**DATA PROVIDED:**
┏━━
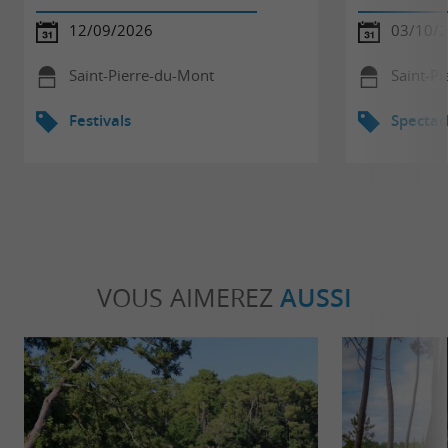
12/09/2026
03/10/
Saint-Pierre-du-Mont
Saint-P
Festivals
Spectac
VOUS AIMEREZ
AUSSI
┗━━
**EXERCISE REQUIREMENTS:** Apart from the images, print all the material above exactly as given.

**SOLUTION TO THIS TASK:**
12/09/2026
03/10/
Saint-Pierre-du-Mont
Saint-P
Festivals
Spectac
VOUS AIMEREZ
AUSSI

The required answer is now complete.